02 · McDonald's Canada · QSR / Measurement · 2016–2018
Closing the Loop
The data was available the entire time. The question being asked of it was wrong.
The measurement trap
In 2016, the prevailing logic in digital advertising was that a click was the goal. For e-commerce businesses, this made sense. The next action you want from someone who sees your ad is to visit your online store.
For a QSR brand whose customers decide where to have lunch based on proximity and habit rather than online research, it did not.
McDonald's Canada had $11.8 million a year being optimised toward website clicks. The ROI looked poor, and this was being used as evidence that digital advertising simply did not work for McDonald's. The measurement was wrong, and the wrong measurement was producing the wrong conclusions.
The quick fix
We changed what we measured. The job of McDonald's digital advertising was identical to its TV, radio, and outdoor: keep the brand at top of mind. There was no reason to hold digital to a different standard.

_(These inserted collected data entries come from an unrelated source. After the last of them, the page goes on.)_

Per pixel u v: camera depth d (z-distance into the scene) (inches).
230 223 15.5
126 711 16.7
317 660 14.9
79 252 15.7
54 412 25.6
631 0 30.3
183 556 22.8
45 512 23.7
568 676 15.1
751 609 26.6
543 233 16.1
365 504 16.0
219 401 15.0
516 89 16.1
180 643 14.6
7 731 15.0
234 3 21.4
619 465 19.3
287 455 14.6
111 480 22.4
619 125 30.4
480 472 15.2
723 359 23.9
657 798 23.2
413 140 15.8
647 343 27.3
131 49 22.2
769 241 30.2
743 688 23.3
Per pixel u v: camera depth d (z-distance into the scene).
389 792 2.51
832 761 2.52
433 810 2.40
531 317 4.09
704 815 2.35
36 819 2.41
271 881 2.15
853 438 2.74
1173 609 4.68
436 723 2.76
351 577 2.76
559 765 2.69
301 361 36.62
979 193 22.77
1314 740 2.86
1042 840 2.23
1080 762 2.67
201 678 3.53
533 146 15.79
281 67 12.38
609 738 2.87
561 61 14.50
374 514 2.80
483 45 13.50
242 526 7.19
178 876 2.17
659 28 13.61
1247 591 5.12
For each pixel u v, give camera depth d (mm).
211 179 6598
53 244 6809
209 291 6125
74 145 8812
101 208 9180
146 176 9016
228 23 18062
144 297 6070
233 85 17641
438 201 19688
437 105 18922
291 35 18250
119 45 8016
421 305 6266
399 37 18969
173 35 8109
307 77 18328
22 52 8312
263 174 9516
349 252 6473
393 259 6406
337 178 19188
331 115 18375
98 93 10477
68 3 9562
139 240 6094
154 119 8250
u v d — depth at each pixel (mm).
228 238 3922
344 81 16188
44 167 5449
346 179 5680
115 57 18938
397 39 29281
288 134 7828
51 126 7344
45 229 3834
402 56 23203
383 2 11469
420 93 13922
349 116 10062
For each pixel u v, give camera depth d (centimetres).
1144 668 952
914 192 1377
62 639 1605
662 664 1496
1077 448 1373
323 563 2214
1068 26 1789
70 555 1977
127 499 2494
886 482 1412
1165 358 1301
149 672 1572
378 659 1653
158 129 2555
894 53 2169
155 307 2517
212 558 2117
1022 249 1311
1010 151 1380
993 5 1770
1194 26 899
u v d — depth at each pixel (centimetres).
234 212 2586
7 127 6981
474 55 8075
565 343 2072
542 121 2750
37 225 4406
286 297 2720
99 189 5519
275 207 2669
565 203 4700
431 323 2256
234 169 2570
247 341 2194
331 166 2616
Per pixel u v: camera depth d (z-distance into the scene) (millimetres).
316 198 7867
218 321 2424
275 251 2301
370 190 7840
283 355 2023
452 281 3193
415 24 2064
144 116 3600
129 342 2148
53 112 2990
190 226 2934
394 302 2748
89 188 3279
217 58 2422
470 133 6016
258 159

We implemented MOAT and shifted to visibility as the optimisation goal, bringing digital into alignment with every other channel. Digital ROI doubled quickly. Not because we had invented anything new, but because we had stopped asking the wrong question of the data.
The closed loop
In 2017 Meta offered beta test partnerships for their new Store Visits product. Using location data from mobile devices, they could identify whether someone exposed to a McDonald's ad had subsequently visited a McDonald's location. For the first time, we could directly connect advertising exposure to a physical store visit.
The trap was obvious. Goodhart's Law: when a measure becomes a target, it ceases to be a good measure. Without sufficient historical data, we had no way of knowing whether an ad had inspired a visit or whether we had simply served an ad to someone already heading there. Optimising toward Store Visits would guarantee the latter.
We used Store Visits as a measurement of ad effectiveness, not a targeting signal. As we expanded the capability across the broader digital buy with the Weather Network, that discipline held. The data told us what was working. It did not tell us who to chase.
The outcome
Over two years, by changing what we measured and how we interpreted it, digital ROI improved more than fivefold.
The data required to reach that outcome was available throughout. The question being asked of it was wrong.
Ensuring alignment between the metrics used to understand performance and the goals you actually want to achieve is where marketing success begins.